▶ [LIST OF TASKS]
1 – In the passage on cameras and prints that got away, what price did Mike Plews's friend ask for each Rolleiflex?
2 – In the passage on cameras and prints that got away, substitute "about" for "roughly" and write it out from "Mike replies: Ouch, and" up to and including "time I looked.".
3 – Proceed with the passage on cameras and prints that got away, continuing it from the point where it stops.

▶ [PASSAGE PROVIDED]
★ ★ ★
Mike Plews: "I needed a 120 camera and a friend was paring back his studio. He had three Rolleiflex cameras for sale, a 2.8f a wide Rollei and a Tele Rollei and wanted $125 for each. I bought the 2.8 and passed on the other two. This would have been about 1972 and another $250 was just too rich for my blood."
Mike replies: Ouch, and also ouch. For those who don't know, the Tele Rollei and especially the Rollei Wide now sell for roughly $1k and $3k respectively, or they did the last time I looked.
Gordon Lewis: "Here's the thing: All of the cameras I may have lusted for in the past were film cameras, which means that if I had bought them they would either be sitting unused with the other film cameras I did buy or I would have sold them. So no, no regrets there. As for digital cameras, I find it hard to project much glory or emotional satisfaction onto them. They're just recalcitrant tools I have to bend to my will to get the job done."
Tom Hassler: "For me, it wasn't a camera or other gear, but two beautiful prints that got away. It was 1979. I was living in L.A. and saw two Arnold Newman prints in a gallery priced at $400 each. One was his iconic portrait of Igor Stravinsky, the other a lesser known but equally wonderful picture.
"I was newly in the working world and money was tight. I re-visited the gallery three times in the next month to look at the prints, each time wishing and hoping I could find a way to make a purchase. In the end I had to pass in the interest of paying my rent. In retrospect, I may have made the wrong choice.
"I've thought of these events many times over the years. The lesson learned was 'find a way to make it happen.' Some opportunities only come along once.
★ ★ ★
▶ [ENTRIES SHOWN]
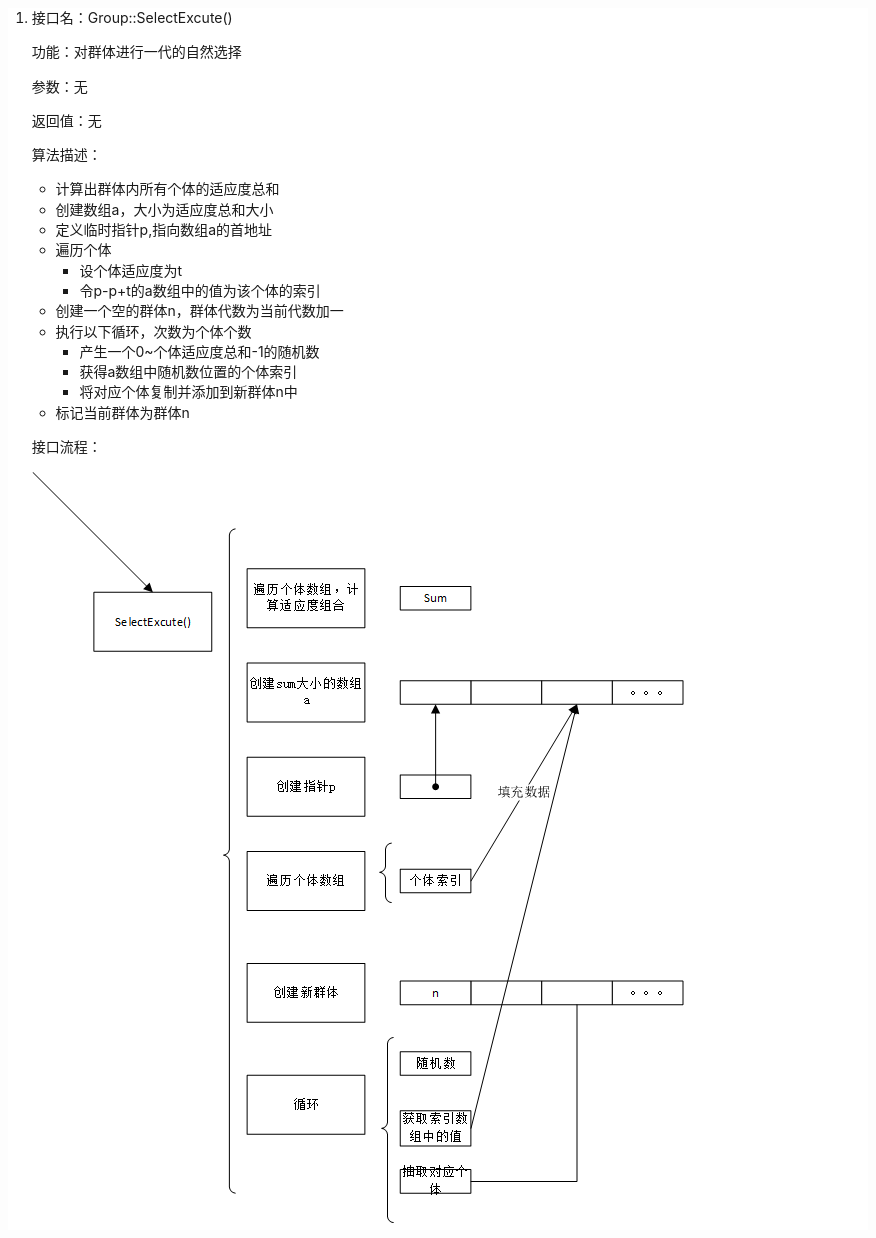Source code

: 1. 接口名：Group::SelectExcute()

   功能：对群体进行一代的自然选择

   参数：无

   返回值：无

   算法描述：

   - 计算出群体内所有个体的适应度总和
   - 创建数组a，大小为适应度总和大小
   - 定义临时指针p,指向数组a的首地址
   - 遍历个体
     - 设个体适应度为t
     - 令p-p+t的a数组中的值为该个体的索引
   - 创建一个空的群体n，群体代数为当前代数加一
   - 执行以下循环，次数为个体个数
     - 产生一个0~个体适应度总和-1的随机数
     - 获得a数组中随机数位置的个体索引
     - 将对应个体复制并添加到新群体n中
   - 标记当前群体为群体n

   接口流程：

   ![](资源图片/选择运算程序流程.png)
★ ★ ★
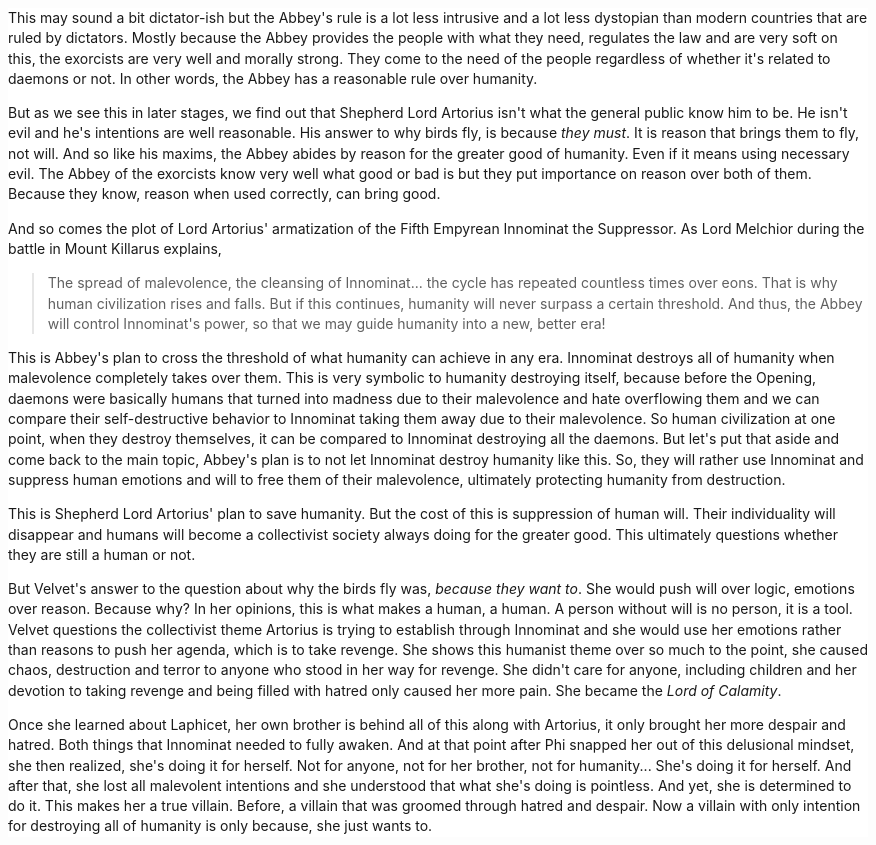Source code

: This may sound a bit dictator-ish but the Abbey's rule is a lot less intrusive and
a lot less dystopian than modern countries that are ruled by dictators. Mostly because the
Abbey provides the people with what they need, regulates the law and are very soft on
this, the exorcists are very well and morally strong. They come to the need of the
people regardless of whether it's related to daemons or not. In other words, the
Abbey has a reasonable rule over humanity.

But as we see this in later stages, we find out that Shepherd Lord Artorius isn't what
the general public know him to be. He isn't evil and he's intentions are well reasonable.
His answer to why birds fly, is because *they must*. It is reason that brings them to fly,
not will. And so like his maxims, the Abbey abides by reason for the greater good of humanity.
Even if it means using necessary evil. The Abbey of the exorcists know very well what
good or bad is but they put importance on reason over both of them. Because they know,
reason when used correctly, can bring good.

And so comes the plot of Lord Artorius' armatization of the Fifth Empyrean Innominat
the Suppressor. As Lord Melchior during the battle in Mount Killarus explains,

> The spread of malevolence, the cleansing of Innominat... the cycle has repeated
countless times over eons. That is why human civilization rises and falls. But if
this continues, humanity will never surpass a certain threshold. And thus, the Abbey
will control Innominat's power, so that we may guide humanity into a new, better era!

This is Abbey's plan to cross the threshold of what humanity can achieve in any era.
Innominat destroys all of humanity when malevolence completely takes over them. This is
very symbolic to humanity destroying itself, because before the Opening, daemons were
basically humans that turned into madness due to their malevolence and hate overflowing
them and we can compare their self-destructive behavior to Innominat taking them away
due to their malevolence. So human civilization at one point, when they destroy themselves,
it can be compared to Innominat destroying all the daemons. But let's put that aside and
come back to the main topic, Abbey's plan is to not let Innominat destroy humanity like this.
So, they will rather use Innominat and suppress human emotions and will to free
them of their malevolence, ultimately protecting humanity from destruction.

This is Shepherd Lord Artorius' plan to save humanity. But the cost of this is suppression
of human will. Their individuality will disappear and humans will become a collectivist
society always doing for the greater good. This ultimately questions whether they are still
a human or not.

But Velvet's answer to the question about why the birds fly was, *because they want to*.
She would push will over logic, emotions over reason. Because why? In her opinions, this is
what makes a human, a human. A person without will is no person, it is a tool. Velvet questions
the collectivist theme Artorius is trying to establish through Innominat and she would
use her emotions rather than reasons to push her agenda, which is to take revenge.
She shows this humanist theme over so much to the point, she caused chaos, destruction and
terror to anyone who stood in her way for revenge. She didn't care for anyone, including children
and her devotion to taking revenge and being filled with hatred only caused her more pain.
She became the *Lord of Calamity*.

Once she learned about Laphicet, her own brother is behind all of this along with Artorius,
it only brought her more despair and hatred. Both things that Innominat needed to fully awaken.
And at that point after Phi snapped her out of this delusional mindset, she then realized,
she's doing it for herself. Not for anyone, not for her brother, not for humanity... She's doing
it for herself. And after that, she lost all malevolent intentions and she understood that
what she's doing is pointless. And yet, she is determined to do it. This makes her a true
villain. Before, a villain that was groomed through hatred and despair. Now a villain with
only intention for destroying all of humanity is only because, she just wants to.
★ ★ ★
▶ [ANSWERS BY ITEM]
1 – $125 each.

2 –
Mike replies: Ouch, and also ouch. For those who don't know, the Tele Rollei and especially the Rollei Wide now sell for about $1k and $3k respectively, or they did the last time I looked.

3 –
"P.S. Taking my own advice, I just made it in under the wire on the latest Caponigro print sale!"
Mike replies: I hear ya Tom. I had a chance to buy one of these in the '80s for $1,200, and almost pulled the trigger but didn't:
That's from a Christie's auction page. That print was almost certainly made by Voja Mitrovic, by the way.
John Boeckeler: "The one that got away from me was a beautiful little Retina IIIc folding rangefinder that I traded in for a used Nikon S1 at Ferrante-Dege in 1963. I don't remember why I did it—probably just because I wanted a Nikon—but I missed that beautiful Retina. I bought it at the PX in Port Lyautey, Morocco in 1958.
"I got a Rollei 3.5F there the same year for about $150 and ran many, many rolls of film through it over the years until the film transport mechanism finally gave out for good about 1998 and couldn't be repaired for lack of parts. I've had a lot of cameras over the years, but for sheer use and production none could beat the 3.5F. As for the Nikon S1, I gave it to my wife when I got a Pentax Spotmatic in 1966."
Mike replies: You've enjoyed some "camera aristocrats" over the years.
I can think of cameras I wish I didn't buy, but not the other way around.
Posted by: Charles Lanteigne | Tuesday, 16 December 2014 at 12:09 AM
It wasn't a camera, it was a 1907 Martin guitar.
Posted by: Ben Rosengart | Tuesday, 16 December 2014 at 12:12 AM
A 120mm Goerz Dagor for my 5x7. In a misguided moment, I traded that Dagor off for another lens that I don't even remember at this late date. I do recall Ferrante-Dege from even earlier times.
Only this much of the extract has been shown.